Tromboembolismo Pulmonar: Diagnóstico e Fatores de Risco

HNMD - Hospital Naval Marcílio Dias (RJ) — Prova 2022

Enunciado

Paciente feminina, obesa, 30 anos, faz uso regular de contraceptivo, sem outras comorbidades, é admitida na emergência após acidente de motocicleta, com fratura de fêmur. Já na enfermaria, 48 horas após abordagem cirúrgica, evolui com dispneia súbita, taquicardia, escarros hemoptóicos e queda da saturação. Considerando-se apenas a história clínica, qual o melhor exame a ser solicitado e o provável diagnóstico, respectivamente?

Alternativas

  1. A) Raio X simples do tórax e tromboembolismo pulmonar.
  2. B) Eletrocardiograma e infarto agudo do miocárdio.
  3. C) Tomografia de tórax e pneumonia nosocomial.
  4. D) Angiotomografia de tórax e tromboembolismo pulmonar.
  5. E) Ecocardiograma e pericardite.

Pérola Clínica

Dispneia súbita, taquicardia, hemoptise + fatores de risco (cirurgia, fratura, ACO, obesidade) → TEP = AngioTC tórax.

Resumo-Chave

A paciente apresenta um quadro clássico de Tromboembolismo Pulmonar (TEP) com dispneia súbita, taquicardia e escarros hemoptóicos, além de múltiplos fatores de risco (cirurgia recente, fratura de fêmur, uso de contraceptivo oral, obesidade). A angiotomografia de tórax é o exame padrão-ouro para confirmar o diagnóstico de TEP.

Contexto Educacional

O Tromboembolismo Pulmonar (TEP) é uma condição grave e potencialmente fatal, resultante da oclusão de uma ou mais artérias pulmonares por um trombo, geralmente originado de uma trombose venosa profunda (TVP). Sua incidência é significativa, especialmente em pacientes hospitalizados, pós-cirúrgicos ou com múltiplos fatores de risco para trombose. A compreensão da fisiopatologia, que envolve a tríade de Virchow (lesão endotelial, estase sanguínea e hipercoagulabilidade), é fundamental para o reconhecimento precoce e manejo adequado da doença, que é uma das principais causas de morte evitável em hospitais. A apresentação clínica do TEP é variada e inespecífica, o que torna o diagnóstico desafiador. Os sintomas mais comuns incluem dispneia súbita, dor torácica pleurítica, taquicardia, tosse e, em casos mais graves, síncope ou choque. A presença de fatores de risco, como cirurgia recente (fratura de fêmur), uso de contraceptivos orais e obesidade, eleva a probabilidade pré-teste. Escalas de probabilidade clínica, como a de Wells ou Genebra, são ferramentas úteis para estratificar o risco. Em pacientes com alta probabilidade clínica e instabilidade hemodinâmica, o ecocardiograma pode mostrar sinais de sobrecarga de ventrículo direito. O diagnóstico definitivo do TEP é estabelecido pela angiotomografia de tórax (AngioTC), que permite a visualização direta dos trombos. Em pacientes com baixa probabilidade clínica, o D-dímero pode ser utilizado como exame de exclusão. O tratamento do TEP agudo envolve a anticoagulação imediata, geralmente com heparina de baixo peso molecular ou heparina não fracionada, seguida por anticoagulantes orais. Em casos de TEP maciço com instabilidade hemodinâmica, a trombólise sistêmica ou embolectomia pode ser necessária. Residentes devem dominar a avaliação de risco, o diagnóstico rápido e o início da terapia para melhorar o prognóstico dos pacientes.

Perguntas Frequentes

Quais são os principais fatores de risco para Tromboembolismo Pulmonar?

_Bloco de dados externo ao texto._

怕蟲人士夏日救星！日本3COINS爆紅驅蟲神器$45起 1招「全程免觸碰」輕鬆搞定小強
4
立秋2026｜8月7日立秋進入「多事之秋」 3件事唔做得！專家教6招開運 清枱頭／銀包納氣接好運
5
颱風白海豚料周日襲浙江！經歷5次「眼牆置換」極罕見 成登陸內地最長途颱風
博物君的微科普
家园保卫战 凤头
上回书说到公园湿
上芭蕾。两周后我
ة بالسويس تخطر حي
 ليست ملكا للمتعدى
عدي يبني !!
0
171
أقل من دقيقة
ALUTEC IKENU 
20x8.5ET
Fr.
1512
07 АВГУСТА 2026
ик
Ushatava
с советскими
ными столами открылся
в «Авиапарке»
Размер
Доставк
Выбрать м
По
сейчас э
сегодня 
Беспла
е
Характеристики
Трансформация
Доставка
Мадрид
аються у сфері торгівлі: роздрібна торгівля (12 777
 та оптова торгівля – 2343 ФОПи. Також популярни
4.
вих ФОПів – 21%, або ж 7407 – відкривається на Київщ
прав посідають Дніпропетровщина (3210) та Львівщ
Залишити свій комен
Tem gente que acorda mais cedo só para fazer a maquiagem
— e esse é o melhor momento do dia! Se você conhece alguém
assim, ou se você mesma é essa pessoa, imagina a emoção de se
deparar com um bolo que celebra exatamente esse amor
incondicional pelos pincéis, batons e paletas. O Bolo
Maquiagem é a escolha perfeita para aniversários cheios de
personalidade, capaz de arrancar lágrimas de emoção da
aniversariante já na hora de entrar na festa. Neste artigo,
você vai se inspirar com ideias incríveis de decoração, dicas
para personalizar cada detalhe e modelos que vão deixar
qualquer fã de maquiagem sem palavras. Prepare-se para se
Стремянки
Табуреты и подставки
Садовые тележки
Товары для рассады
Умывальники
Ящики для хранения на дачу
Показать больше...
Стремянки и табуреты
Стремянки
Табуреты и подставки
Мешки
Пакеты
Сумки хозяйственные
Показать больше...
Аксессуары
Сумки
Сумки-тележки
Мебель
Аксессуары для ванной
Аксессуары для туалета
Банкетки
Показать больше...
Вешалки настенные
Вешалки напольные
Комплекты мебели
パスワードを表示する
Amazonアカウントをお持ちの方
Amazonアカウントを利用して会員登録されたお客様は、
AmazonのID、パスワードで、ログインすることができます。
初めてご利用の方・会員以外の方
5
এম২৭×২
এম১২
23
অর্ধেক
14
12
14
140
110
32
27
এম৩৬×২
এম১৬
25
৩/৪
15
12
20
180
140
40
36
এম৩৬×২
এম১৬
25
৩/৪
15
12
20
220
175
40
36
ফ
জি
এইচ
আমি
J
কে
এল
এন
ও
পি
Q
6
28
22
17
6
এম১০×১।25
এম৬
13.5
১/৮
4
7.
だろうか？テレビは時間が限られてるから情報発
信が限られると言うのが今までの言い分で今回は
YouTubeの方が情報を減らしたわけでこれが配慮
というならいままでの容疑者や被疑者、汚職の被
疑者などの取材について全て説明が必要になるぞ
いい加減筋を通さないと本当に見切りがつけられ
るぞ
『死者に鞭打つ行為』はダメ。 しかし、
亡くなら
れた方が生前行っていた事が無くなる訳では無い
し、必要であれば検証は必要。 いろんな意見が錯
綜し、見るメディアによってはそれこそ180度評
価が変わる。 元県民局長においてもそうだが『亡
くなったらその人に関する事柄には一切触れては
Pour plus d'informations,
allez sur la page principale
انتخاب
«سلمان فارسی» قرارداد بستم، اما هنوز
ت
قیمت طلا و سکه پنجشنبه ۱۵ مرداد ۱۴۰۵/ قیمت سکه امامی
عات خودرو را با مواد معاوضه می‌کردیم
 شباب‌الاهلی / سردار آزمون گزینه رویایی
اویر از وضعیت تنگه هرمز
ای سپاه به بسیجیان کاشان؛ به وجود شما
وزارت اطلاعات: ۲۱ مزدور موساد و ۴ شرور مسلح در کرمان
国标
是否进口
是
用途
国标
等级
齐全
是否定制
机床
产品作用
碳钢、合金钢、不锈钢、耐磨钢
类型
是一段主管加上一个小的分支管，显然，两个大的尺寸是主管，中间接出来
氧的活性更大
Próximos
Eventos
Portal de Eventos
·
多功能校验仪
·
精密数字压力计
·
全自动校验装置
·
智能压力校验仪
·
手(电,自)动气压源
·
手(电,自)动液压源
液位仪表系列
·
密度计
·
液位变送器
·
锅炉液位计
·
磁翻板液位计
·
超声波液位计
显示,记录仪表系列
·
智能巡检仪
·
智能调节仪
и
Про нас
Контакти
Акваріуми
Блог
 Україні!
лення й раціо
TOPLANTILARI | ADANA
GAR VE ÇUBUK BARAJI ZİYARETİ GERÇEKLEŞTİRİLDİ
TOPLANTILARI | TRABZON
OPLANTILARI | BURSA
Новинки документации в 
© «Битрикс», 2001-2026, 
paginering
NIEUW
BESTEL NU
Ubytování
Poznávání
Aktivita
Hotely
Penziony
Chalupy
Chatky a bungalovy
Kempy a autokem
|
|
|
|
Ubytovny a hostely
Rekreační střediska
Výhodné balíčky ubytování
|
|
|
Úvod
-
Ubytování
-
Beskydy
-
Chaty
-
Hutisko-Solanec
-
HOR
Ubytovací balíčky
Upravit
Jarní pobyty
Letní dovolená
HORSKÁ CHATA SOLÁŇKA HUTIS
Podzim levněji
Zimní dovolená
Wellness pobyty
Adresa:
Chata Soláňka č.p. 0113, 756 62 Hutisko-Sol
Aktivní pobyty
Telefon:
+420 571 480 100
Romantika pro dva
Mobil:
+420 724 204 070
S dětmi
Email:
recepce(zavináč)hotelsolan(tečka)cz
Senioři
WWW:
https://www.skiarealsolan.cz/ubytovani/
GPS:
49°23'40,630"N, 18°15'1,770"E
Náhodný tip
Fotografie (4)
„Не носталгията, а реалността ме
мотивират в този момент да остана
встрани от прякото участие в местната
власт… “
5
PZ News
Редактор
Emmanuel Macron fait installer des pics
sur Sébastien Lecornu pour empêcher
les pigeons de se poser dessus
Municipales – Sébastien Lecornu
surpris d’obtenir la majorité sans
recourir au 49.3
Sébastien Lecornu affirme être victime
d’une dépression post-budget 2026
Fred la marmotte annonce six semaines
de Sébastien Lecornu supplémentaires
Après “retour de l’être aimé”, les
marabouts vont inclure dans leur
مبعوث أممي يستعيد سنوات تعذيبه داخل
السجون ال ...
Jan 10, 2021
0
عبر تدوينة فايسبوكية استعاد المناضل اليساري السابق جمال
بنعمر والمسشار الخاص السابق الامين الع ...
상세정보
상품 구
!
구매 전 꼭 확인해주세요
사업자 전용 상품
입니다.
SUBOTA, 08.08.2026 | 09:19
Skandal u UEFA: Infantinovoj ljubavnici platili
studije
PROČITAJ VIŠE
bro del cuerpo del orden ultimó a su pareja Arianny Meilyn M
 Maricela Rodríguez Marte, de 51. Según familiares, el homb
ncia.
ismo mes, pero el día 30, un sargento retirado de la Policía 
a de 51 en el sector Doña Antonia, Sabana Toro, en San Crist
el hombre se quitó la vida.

Os principais fatores de risco incluem cirurgia recente (especialmente ortopédica), trauma, imobilização prolongada, uso de contraceptivos orais, obesidade, câncer, trombofilias e história prévia de TEV.

Quais são os sintomas clássicos de TEP e como suspeitar?

Os sintomas clássicos são dispneia súbita, dor torácica pleurítica, taquicardia, tosse e, ocasionalmente, hemoptise. A suspeita deve ser alta em pacientes com fatores de risco que desenvolvem esses sintomas agudamente.

Por que a angiotomografia de tórax é o exame de escolha para TEP?

A angiotomografia de tórax (AngioTC) é o exame de escolha porque permite a visualização direta dos trombos nas artérias pulmonares, possui alta sensibilidade e especificidade, e pode identificar diagnósticos diferenciais.